» **Work order**:
Copy the listing exactly as given. Omit every picture.

(Data extract Opens)

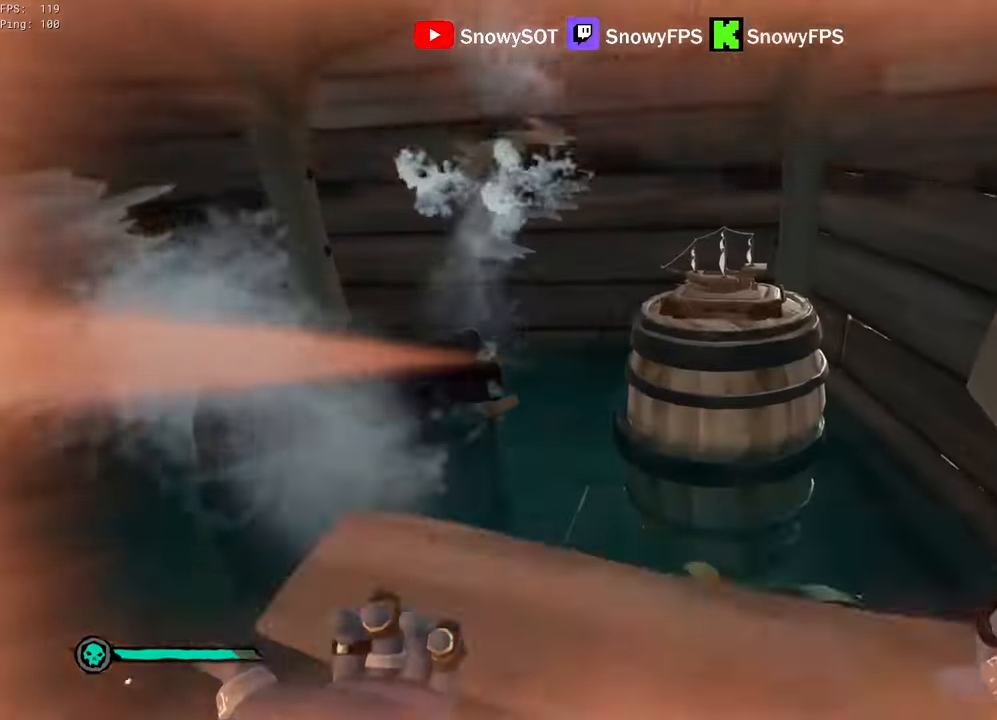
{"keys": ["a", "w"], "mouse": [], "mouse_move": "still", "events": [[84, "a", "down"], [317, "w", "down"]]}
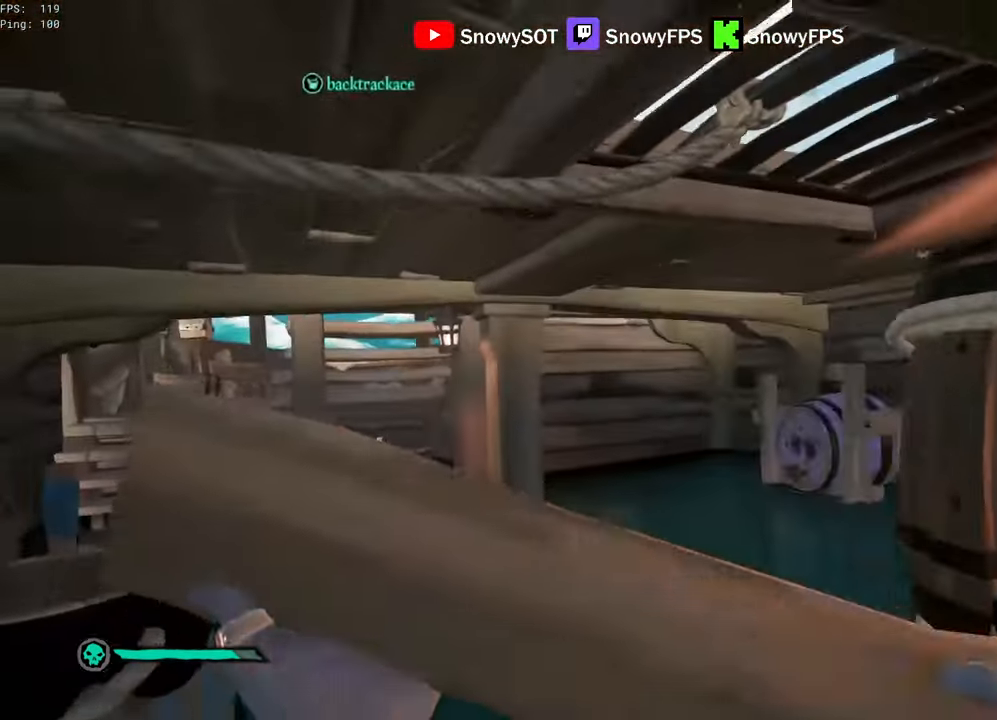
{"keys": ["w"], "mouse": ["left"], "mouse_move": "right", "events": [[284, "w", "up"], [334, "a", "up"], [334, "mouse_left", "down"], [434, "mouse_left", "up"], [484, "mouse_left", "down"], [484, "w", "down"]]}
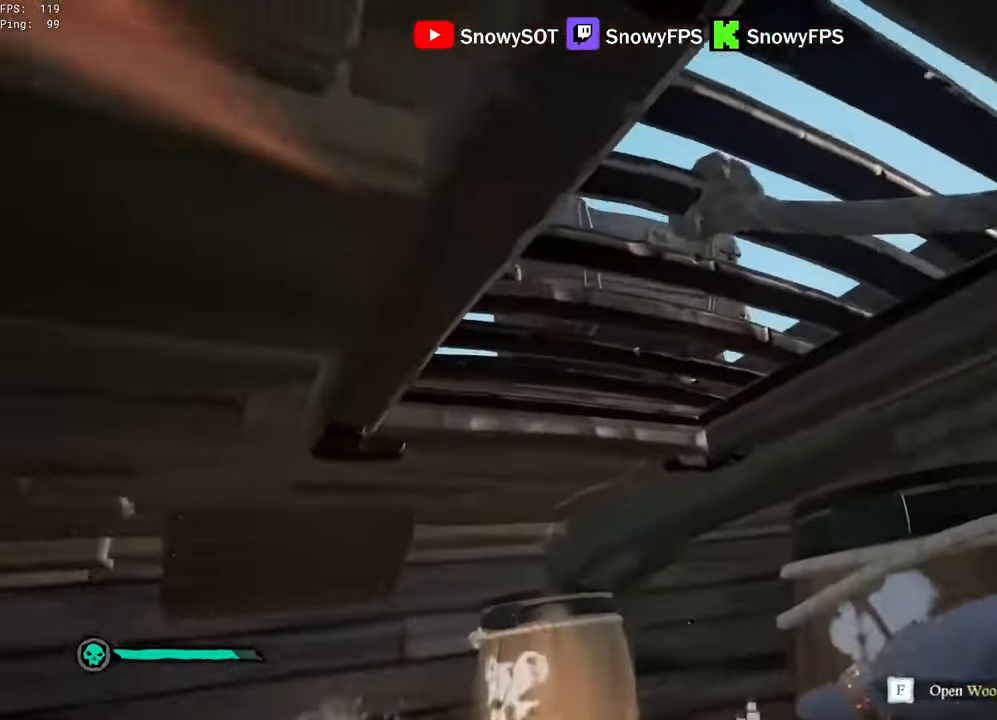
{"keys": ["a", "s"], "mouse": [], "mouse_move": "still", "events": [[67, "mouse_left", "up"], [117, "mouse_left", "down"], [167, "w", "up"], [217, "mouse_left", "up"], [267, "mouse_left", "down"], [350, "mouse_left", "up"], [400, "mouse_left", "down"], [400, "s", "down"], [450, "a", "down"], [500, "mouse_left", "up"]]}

(Data extract Closes)

» **Task output**:
{"keys": ["a", "w"], "mouse": [], "mouse_move": "still", "events": [[84, "a", "down"], [317, "w", "down"]]}
{"keys": ["w"], "mouse": ["left"], "mouse_move": "right", "events": [[284, "w", "up"], [334, "a", "up"], [334, "mouse_left", "down"], [434, "mouse_left", "up"], [484, "mouse_left", "down"], [484, "w", "down"]]}
{"keys": ["a", "s"], "mouse": [], "mouse_move": "still", "events": [[67, "mouse_left", "up"], [117, "mouse_left", "down"], [167, "w", "up"], [217, "mouse_left", "up"], [267, "mouse_left", "down"], [350, "mouse_left", "up"], [400, "mouse_left", "down"], [400, "s", "down"], [450, "a", "down"], [500, "mouse_left", "up"]]}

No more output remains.